Assignment:
Scan the data for "زجاجة" and copy the lines it appears in.

Given entries:
*** Begin section ***
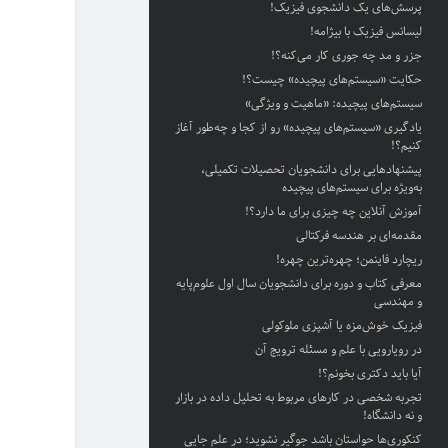
پرسش‌های یک دانشجوی فیزیک!
لیسانس فیزیک با بیژامه!
جزر و مد چه جوری کار می‌کنه؟!
حکایت «سیستم‌های پیچیده» چیست؟!
سیستم‌های پیچیده: «ماهیت و ویژگی‌»
یادگیری «سیستم‌های پیچیده» رو از کجا و چه‌طور آغاز
کنیم؟!
پیشنهادهایی برای دانشجویان تحصیلات تکمیلی،
به‌ویژه برای سیستم‌های پیچیده
آموزش آنلاین چه چیزی برای ما دارد؟!
مقدمه‌ای بر هندسه فرکتالی
ریچارد فاینمن؛ چهره‌ترین چهره!
معرفی کتاب و دوره برای دانشجویان سال اول علوم‌پایه
و مهندسی
فیزیک خوش‌مزه یا آشپزی ملوکولی
در رویارویی با علم و مسئله ترویج آن
آیا باید دکتری بخونم؟!
تجربه شخصی در کارهای مربوط به تحلیل داده در بازار
و نه دانشگاه!
کنکوری‌ها حواستان باشد جوگیر نشوید؛ در علم جایی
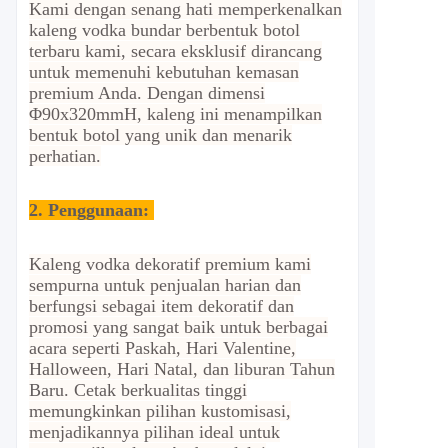
Kami dengan senang hati memperkenalkan
kaleng vodka bundar berbentuk botol
terbaru kami, secara eksklusif dirancang
untuk memenuhi kebutuhan kemasan
premium Anda. Dengan dimensi
Φ90x320mmH, kaleng ini menampilkan
bentuk botol yang unik dan menarik
perhatian.
2.
Penggunaan:
Kaleng vodka dekoratif premium kami
sempurna untuk penjualan harian dan
berfungsi sebagai item dekoratif dan
promosi yang sangat baik untuk berbagai
acara seperti Paskah, Hari Valentine,
Halloween, Hari Natal, dan liburan Tahun
Baru. Cetak berkualitas tinggi
memungkinkan pilihan kustomisasi,
menjadikannya pilihan ideal untuk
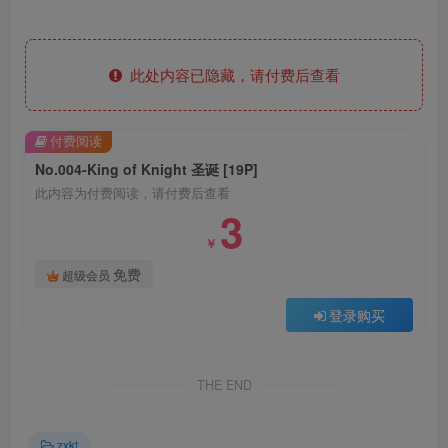
此处内容已隐藏，请付费后查看
付费阅读
No.004-King of Knight 圣诞 [19P]
此内容为付费阅读，请付费后查看
3
￥
免费
超级会员
登录购买
THE END
zxkt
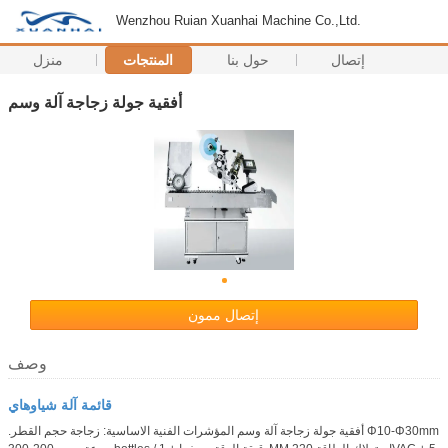
Wenzhou Ruian Xuanhai Machine Co.,Ltd.
إتصال
حول بنا
المنتجات
منزل
أفقية جولة زجاجة آلة وسم
إتصال ممون
وصف
قائمة آلة شياوهاي
.أفقية جولة زجاجة آلة وسم المؤشرات الفنية الاساسية: زجاجة حجم القطر Φ10-Φ30mm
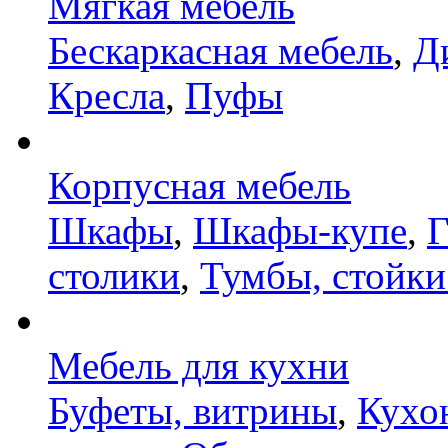
Мягкая мебель
Бескаркасная мебель
,
Д
Кресла
,
Пуфы
Корпусная мебель
Шкафы
,
Шкафы-купе
,
Г
столики
,
Тумбы, стойки
Мебель для кухни
Буфеты, витрины
,
Кухо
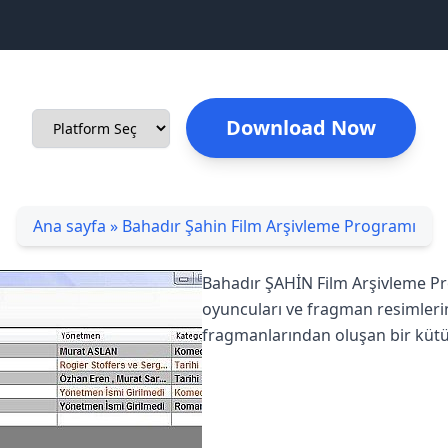
Download Now
Ana sayfa
»
Bahadır Şahin Film Arşivleme Programı
Bahadır ŞAHİN Film Arşivleme Prog
oyuncuları ve fragman resimlerini
fragmanlarından oluşan bir kütüp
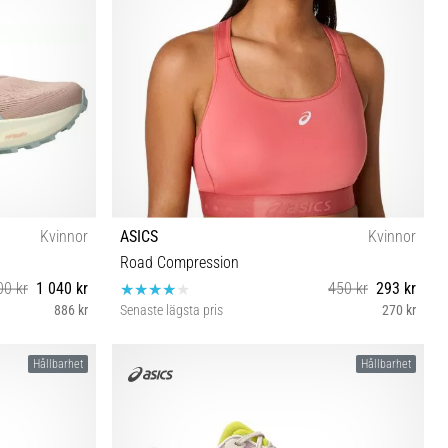
Kvinnor
ASICS
Kvinnor
Road Compression
00 kr
1 040 kr
450 kr
293 kr
886 kr
Senaste lägsta pris
270 kr
XS
Hållbarhet
Hållbarhet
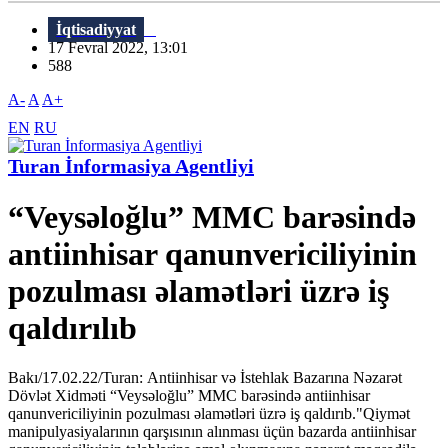
İqtisadiyyat
17 Fevral 2022, 13:01
588
A-
A
A+
EN
RU
Turan İnformasiya Agentliyi
“Veysəloğlu” MMC barəsində
antiinhisar qanunvericiliyinin
pozulması əlamətləri üzrə iş
qaldırılıb
Bakı/17.02.22/Turan: Antiinhisar və İstehlak Bazarına Nəzarət
Dövlət Xidməti “Veysəloğlu” MMC barəsində antiinhisar
qanunvericiliyinin pozulması əlamətləri üzrə iş qaldırıb."Qiymət
manipulyasiyalarının qarşısının alınması üçün bazarda antiinhisar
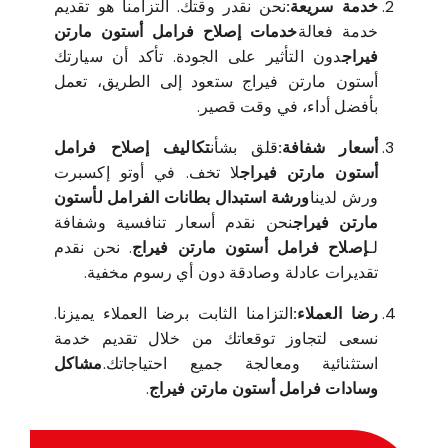
خدمة سريعة:
نحن نقدر وقتك. التزامنا هو تقديم
خدمة فعالة
خدمات إصلاح فرامل أستون مارتن
فيراج
دون التأثير على الجودة. تأكد أن سيارتك
أستون مارتن فيراج ستعود إلى الطريق، تعمل
بأفضل أداء، في وقت قصير.
أسعار شفافة:
قلق بشأن
تكاليف إصلاح فرامل
أستون مارتن فيراج
لا تخف. في أوتو إكسبرت
ورش لدينا
ورشة استبدال بطانات الفرامل لأستون
مارتن فيراج
نحن نقدم أسعار تنافسية وشفافة
لـ
إصلاح فرامل أستون مارتن فيراج
. نحن نقدم
تقديرات عادلة وصادقة دون أي رسوم مخفية.
رضا العملاء:
التزامنا الثابت برضا العملاء يميزنا.
نسعى لتجاوز توقعاتك من خلال تقديم خدمة
استثنائية ومعالجة جميع احتياجاتك.
مشاكل
وسادات فرامل أستون مارتن فيراج
.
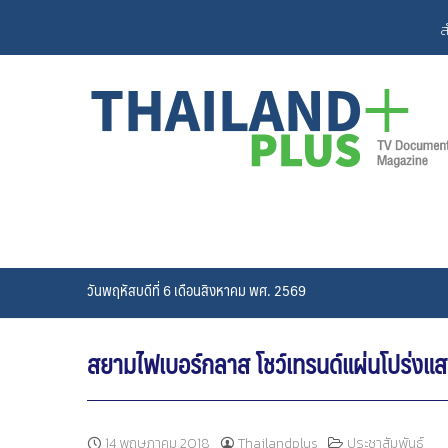
Skip
ส
to
content
วันพฤหัสบดีที่ 6 เดือนสิงหาคม พศ. 2569
สยามไฟเบอร์กลาส โชว์เทรนด์แผ่นโปร่งแส
14 พฤษภาคม 2018
Thailandplus
ประชาสัมพันธ์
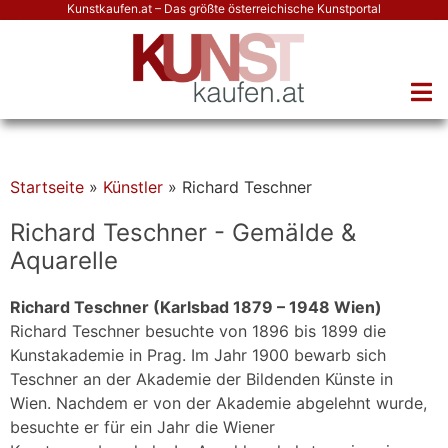
Kunstkaufen.at – Das größte österreichische Kunstportal
Startseite
»
Künstler
»
Richard Teschner
Richard Teschner - Gemälde &
Aquarelle
Richard Teschner (Karlsbad 1879 – 1948 Wien)
Richard Teschner besuchte von 1896 bis 1899 die
Kunstakademie in Prag. Im Jahr 1900 bewarb sich
Teschner an der Akademie der Bildenden Künste in
Wien. Nachdem er von der Akademie abgelehnt wurde,
besuchte er für ein Jahr die Wiener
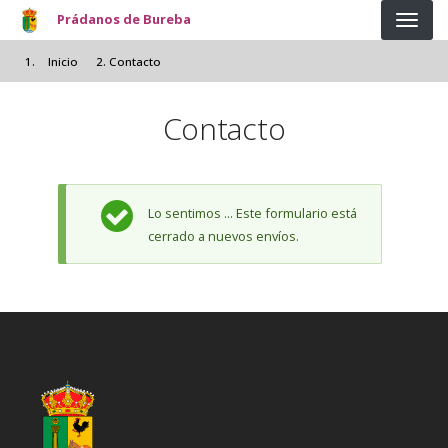
Pasar al contenido principal
Prádanos de Bureba
Inicio
Contacto
Contacto
Mensaje de estado
Lo sentimos ... Este formulario está
cerrado a nuevos envíos.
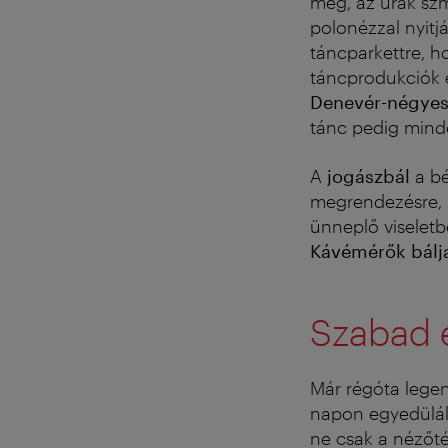
meg, az urak szm
polonézzal nyitj
táncparkettre, ho
táncprodukciók é
Denevér-négye
tánc pedig mind
A
jogászbál
a b
megrendezésre, h
ünneplő viselet
Kávémérők bálj
Szabad 
Már régóta lege
napon egyedüláll
ne csak a nézőtér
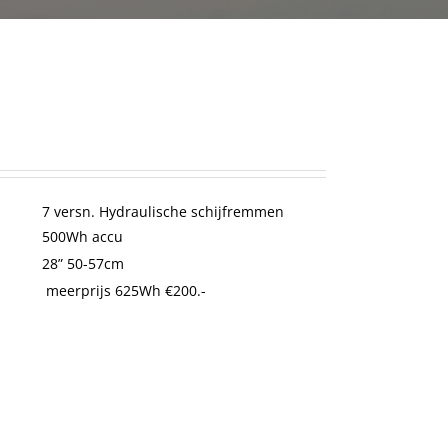
7 versn. Hydraulische schijfremmen
500Wh accu
28” 50-57cm
meerprijs 625Wh €200.-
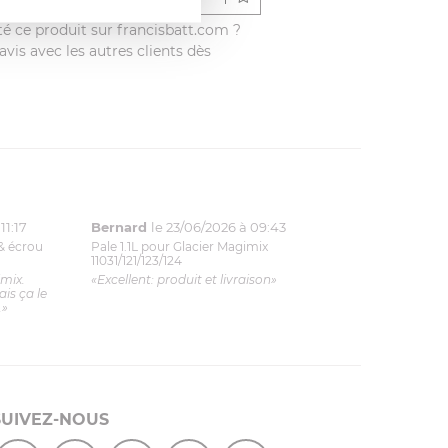
é ce produit sur francisbatt.com ?
vis avec les autres clients dès
11:17
Bernard
le 23/06/2026 à 09:43
& écrou
Pale 1.1L pour Glacier Magimix
11031/121/123/124
imix.
«Excellent: produit et livraison»
is ça le
.»
SUIVEZ-NOUS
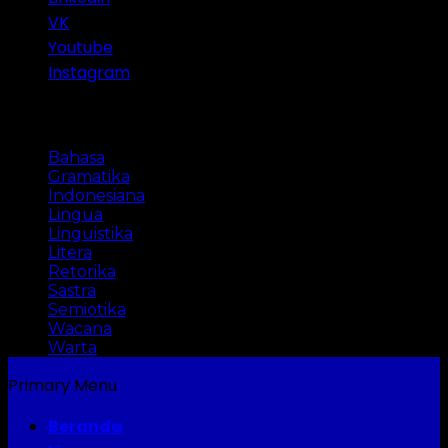
VK
Youtube
Instagram
Categories
Bahasa
Gramatika
Indonesiana
Lingua
Linguistika
Litera
Retorika
Sastra
Semiotika
Wacana
Warta
Primary Menu
Beranda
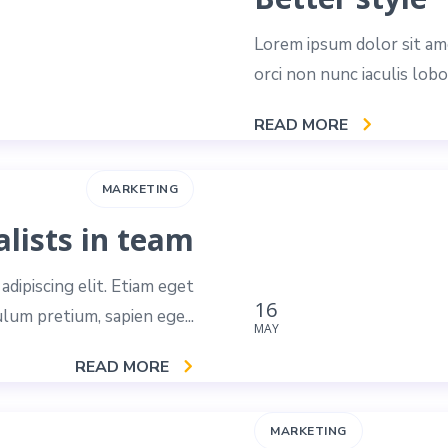
Lorem ipsum dolor sit ame
orci non nunc iaculis lobo
READ MORE
MARKETING
alists in team
dipiscing elit. Etiam eget
16
ulum pretium, sapien ege...
MAY
READ MORE
MARKETING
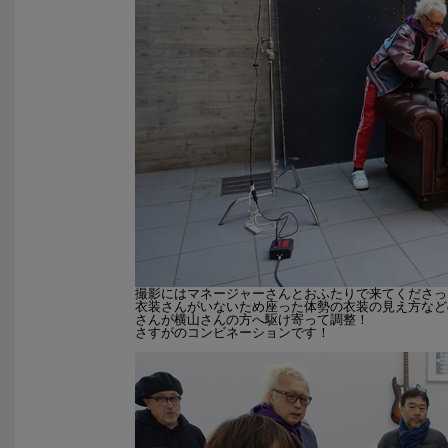
撮影にはマネージャーさんとおふたりで来てくださっ
衣装さんがいないため座った体勢の衣装の見え方など
さんが横山さんの方へ駆け寄って調整！
さすがのコンビネーションです！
*** End section ***
Solution to the problem:
أفقية جولة زجاجة آلة وسم
.أفقية جولة زجاجة آلة وسم المؤشرات الفنية الاساسية: زجاجة حجم القطر Φ10-Φ30mm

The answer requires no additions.